The UK government has welcomed a five-point plan food industry plan to tackle the impact its businesses have on climate change.
Hilary Benn, the UK Secretary of State for the Environment, Food and Rural Affairs, praised the plans, which include food and drink manufacturers pledging to cut carbon dioxide emissions by 20% by 2010.

The UK Food and Drink Federation (FDF) launched the industry blueprint in London today (25 October) and Benn told an audience of industry executives that he "really, really welcomed" the plans.

"Food accounts for 30% of greenhouse gases across Europe. If you as an industry are seen to be doing the right thing, than your customers will follow," Benn said.

The Secretary of State praised a plan for industry to stop sending food and packaging waste to landfill from 2015 as "absolutely right." The five-point plan also includes working with the UK government-backed WRAP initiative to cut the amount of packaging sent to households; reducing water use; and achieving "fewer and friendlier food transport miles".

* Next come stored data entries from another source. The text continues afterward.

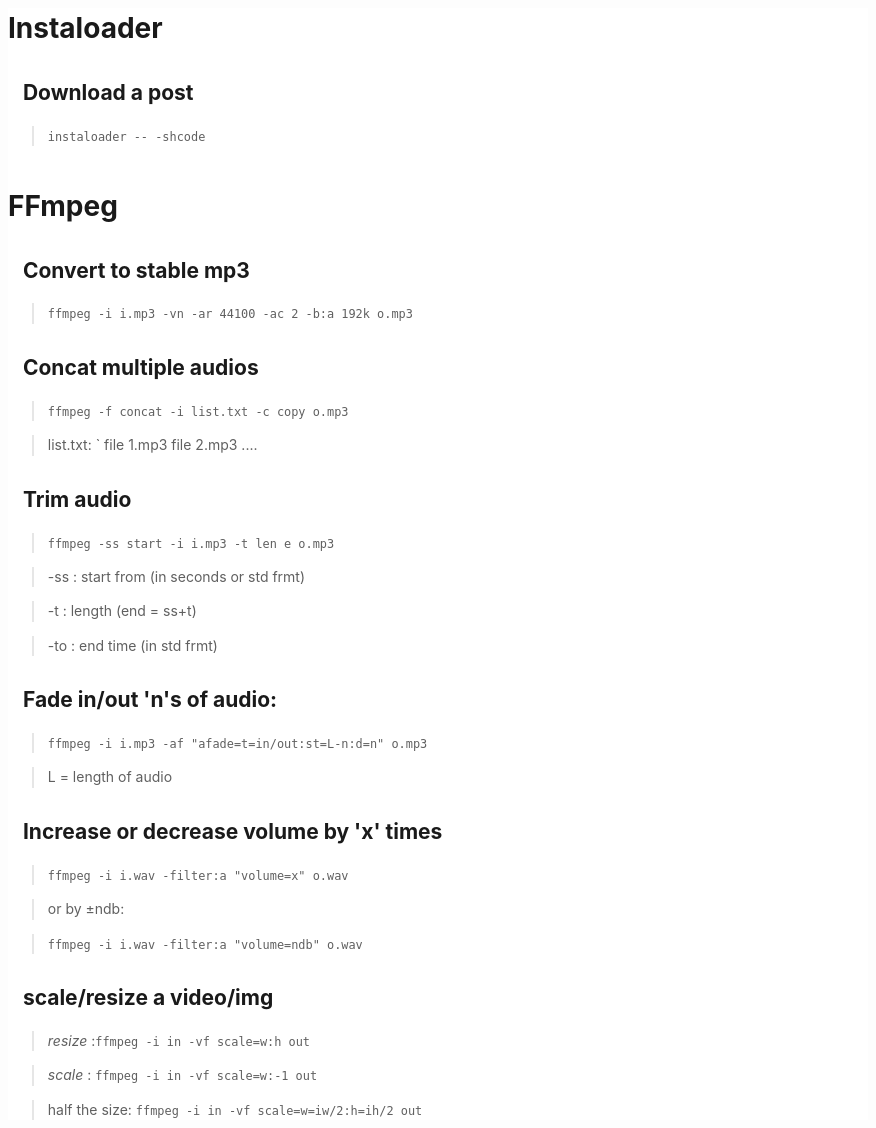 
# Instaloader

## &nbsp;&nbsp; Download a post
> `instaloader -- -shcode`


# FFmpeg

## &nbsp;&nbsp; Convert to stable mp3
> `ffmpeg -i i.mp3 -vn -ar 44100 -ac 2 -b:a 192k o.mp3`

## &nbsp;&nbsp; Concat multiple audios
> `ffmpeg -f concat -i list.txt -c copy o.mp3`

> list.txt: 
> `
file 1.mp3
file 2.mp3 ....


## &nbsp;&nbsp; Trim audio
> `ffmpeg -ss start -i i.mp3 -t len e o.mp3`

> -ss : start from (in seconds or std frmt)

> -t : length (end = ss+t)

> -to : end time (in std frmt)

## &nbsp;&nbsp; Fade in/out  'n's of audio:

> `ffmpeg -i i.mp3 -af "afade=t=in/out:st=L-n:d=n" o.mp3`

> L = length of audio

## &nbsp;&nbsp; Increase or decrease volume by 'x' times
> `ffmpeg -i i.wav -filter:a "volume=x" o.wav`

> or by ±ndb:

> `ffmpeg -i i.wav -filter:a "volume=ndb" o.wav`

## &nbsp;&nbsp; scale/resize a video/img
> _resize_ :`ffmpeg -i in -vf scale=w:h out`

> _scale_ : `ffmpeg -i in -vf scale=w:-1 out`

> half the size: `ffmpeg -i in -vf scale=w=iw/2:h=ih/2 out`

Benn said tackling environmental problems like climate change is an "economic issue" for manufacturers. "These issues are bigger than the balance sheet alone, important though that is. But it's not just an environmental issue; it's a security, political, migration and economic issue."

Environmental campaigner Jonathon Porritt, chairman of the UK Sustainable Development Commission, echoed Benn's argument that tackling climate change is in the interests of the food and drink industry.

"It is a competitive industry but the FDF is here to help companies help themselves," Porritt said. "Don't think that anything that's appeared on the screen today will penalize your company and make it less competitive. If you want to stay competitive, you have to get this sorted out."